Le 30 juin 2011
Faute de moyens, la qualité des substances fabriquées dans les pays émergents n’est pas vraiment suivie par les autorités sanitaires occidentales.
Ce n’est pas stipulé sur la boîte, mais la plupart des médicaments ne sont plus «made in France». Comme les vêtements et les jouets, ils sont désormais fabriqués en Chine ou bien en Inde. Actuellement, 80% des principes actifs entrant dans la composition des médicaments vendus en Europe proviennent de ces deux pays, contre 20% il y a trente ans, ont précisé des spécialistes lors d’une conférence de presse organisée mercredi par l’Académie de pharmacie. C’est le cas par exemple de la plupart des génériques. Le paracétamol, antalgique parmi les plus populaires, est même désormais produit exclusivement hors Europe. Seules les phases finales de fabrication (conditionnement en comprimés, gélules…) sont effectuées sur le Vieux Continent.
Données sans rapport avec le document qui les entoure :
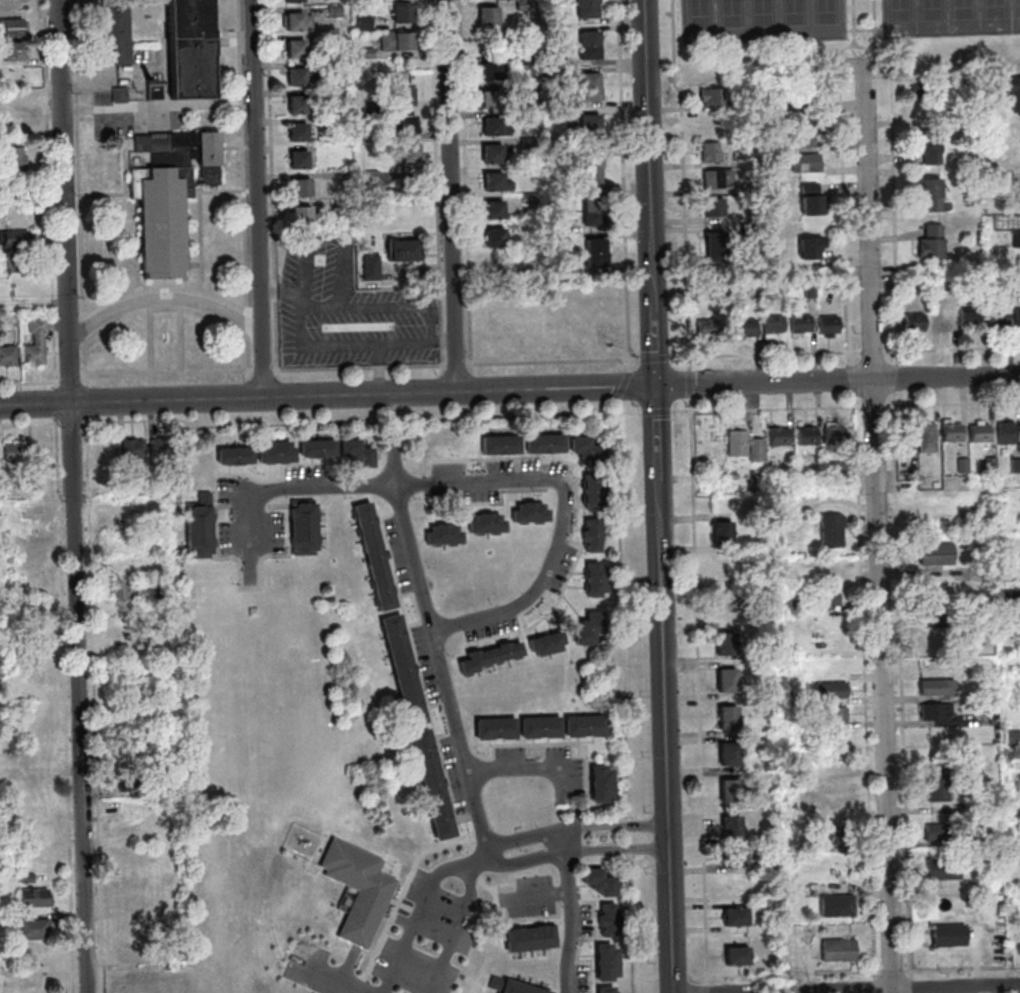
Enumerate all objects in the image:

Or, cette mondialisation induit des risques majeurs pour la santé publique, alerte l’Académie de pharmacie. D’abord, la qualité des principes actifs fabriqués dans les pays émergents n’est pas vraiment suivie par les autorités sanitaires européennes et américaines, faute de moyens. La Direction européenne de la qualité du médicament (DEQM), organe du Conseil de l’Europe, procède à une trentaine d’inspections annuelles hors Europe, un chiffre à rapporter au millier de sites de production en Chine et en Inde. Ceux-ci sont inspectés en moyenne 5 fois moins que les sites européens, selon l’Académie de pharmacie. En France, les rares producteurs de ces principes actifs sont eux contrôlés régulièrement. «Nos procédures de fabrication sont inspectées par l’Afssaps tous les deux ans. Un de nos sites a été contrôlé sept fois par la FDA (agence américaine du médicament NDLR)», assure David Simonnet, président du directoire d’Axyntis, leader français du secteur.
Médicaments falsifiés
Les risques de ces contrôles insuffisants ne sont pas seulement théoriques. En 2008, une héparine frelatée fabriquée en Chine a été à l’origine d’au moins 80 décès aux États-Unis. Au niveau européen, la DEQM a suspendu une vingtaine d’autorisations d’importations de principes actifs au premier semestre 2010 pour problèmes de conformité, les trois quarts venaient de Chine ou d’Inde. Au total, 1 à 3% des médicaments vendus légalement seraient falsifiés.
Autre problème, la fourniture des principes actifs peut ne plus être assurée à la suite d’événements géopolitiques ou de catastrophes naturelles. Ainsi, une cinquantaine de sites de chimie sont à l’arrêt à cause du tremblement de terre de Fukushima, au Japon, le 11 mars. Au final, la dépendance conduit à un nombre croissant de pénuries touchant diverses molécules: technétium 99 (un produit de contraste en radiologie), voire même des chimiothérapies. «Au 1er semestre 2009, l’Afssaps a émis 2 messages d’alerte sur un risque de rupture de stock. Le chiffre est passé à 4 pour le premier semestre 2010, 31 pour le 1er semestre 2011», souligne David Simonnet. Une récente directive européenne renforce le contrôle que les laboratoires doivent exercer auprès de leurs fournisseurs hors union européenne. L’Académie de pharmacie formule une dizaine de propositions. À commencer par l’établissement d’une liste des principes actifs indispensables que la France doit avoir à sa disposition ; et une forte incitation des décideurs privés et publics à relocaliser la production des matières premières en Europe.